Penolakan Rencana Pertambangan di Gunung Kate: Warga dan Aliansi Bersatu Melawan
Hari ini, pergerakan sebagian warga dari dua desa memunculkan protes yang tegas untuk menolak rencana dan aktivitas pertambangan di wilayah Gunung Kate. Aksi ini tidak hanya menjadi bentuk penolakan, tetapi juga mencetuskan pertanyaan serius terkait pertemuan di pendopo kabupaten Sukabumi kemarin, apakah itu merupakan bagian dari rangsangan terhadap penerbitan Izin Usaha Pertambangan Operasi Produksi (IUP OP).
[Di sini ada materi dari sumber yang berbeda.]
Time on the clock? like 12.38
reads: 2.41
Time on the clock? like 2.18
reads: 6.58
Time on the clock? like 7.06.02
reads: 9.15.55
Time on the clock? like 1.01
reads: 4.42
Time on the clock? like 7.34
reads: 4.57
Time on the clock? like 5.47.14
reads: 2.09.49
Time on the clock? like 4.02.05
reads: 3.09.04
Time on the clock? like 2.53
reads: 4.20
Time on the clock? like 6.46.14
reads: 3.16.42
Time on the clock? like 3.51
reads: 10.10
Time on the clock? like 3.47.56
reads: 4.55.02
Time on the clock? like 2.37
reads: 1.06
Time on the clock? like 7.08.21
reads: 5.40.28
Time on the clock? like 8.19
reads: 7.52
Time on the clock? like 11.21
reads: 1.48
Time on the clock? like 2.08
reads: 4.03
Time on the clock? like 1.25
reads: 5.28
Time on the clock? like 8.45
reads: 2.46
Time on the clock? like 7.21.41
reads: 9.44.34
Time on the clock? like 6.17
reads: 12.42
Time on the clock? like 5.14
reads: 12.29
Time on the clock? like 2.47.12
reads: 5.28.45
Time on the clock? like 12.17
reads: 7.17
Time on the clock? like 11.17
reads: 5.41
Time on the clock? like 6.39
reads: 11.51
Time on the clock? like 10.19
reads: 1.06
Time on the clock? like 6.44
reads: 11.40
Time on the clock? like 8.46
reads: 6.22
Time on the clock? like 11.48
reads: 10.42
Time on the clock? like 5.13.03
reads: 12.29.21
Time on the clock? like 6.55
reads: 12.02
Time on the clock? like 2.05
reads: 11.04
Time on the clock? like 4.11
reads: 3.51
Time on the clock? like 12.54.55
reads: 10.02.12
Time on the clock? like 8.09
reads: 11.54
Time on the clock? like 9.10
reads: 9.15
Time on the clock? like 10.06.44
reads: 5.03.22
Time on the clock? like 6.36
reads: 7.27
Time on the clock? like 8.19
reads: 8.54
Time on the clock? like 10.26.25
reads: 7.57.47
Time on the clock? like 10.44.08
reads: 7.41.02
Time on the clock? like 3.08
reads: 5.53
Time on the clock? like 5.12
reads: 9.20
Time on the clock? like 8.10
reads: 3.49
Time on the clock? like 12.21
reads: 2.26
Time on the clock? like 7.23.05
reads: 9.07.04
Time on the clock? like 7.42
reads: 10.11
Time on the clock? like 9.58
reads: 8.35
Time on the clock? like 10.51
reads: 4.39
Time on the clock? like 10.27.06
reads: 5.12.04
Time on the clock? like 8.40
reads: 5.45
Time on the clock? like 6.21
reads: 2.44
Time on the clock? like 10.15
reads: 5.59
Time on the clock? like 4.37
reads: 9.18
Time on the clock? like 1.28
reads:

Menariknya, pemanggilan warga kemarin terlihat tidak melibatkan Dinas Kehutanan dan Perum Perhutani, yang secara jelas memberikan izin awal terkait kawasan hutan Gunung Kate. Hal ini mengundang keraguan apakah pertemuan tersebut benar-benar terkait dengan penolakan terhadap rencana pertambangan. Seharusnya, dalam konteks dialog yang inklusif, Dinas Kehutanan dan Perum Perhutani turut diundang untuk memberikan pandangan mereka mengingat dampak yang signifikan yang mungkin terjadi.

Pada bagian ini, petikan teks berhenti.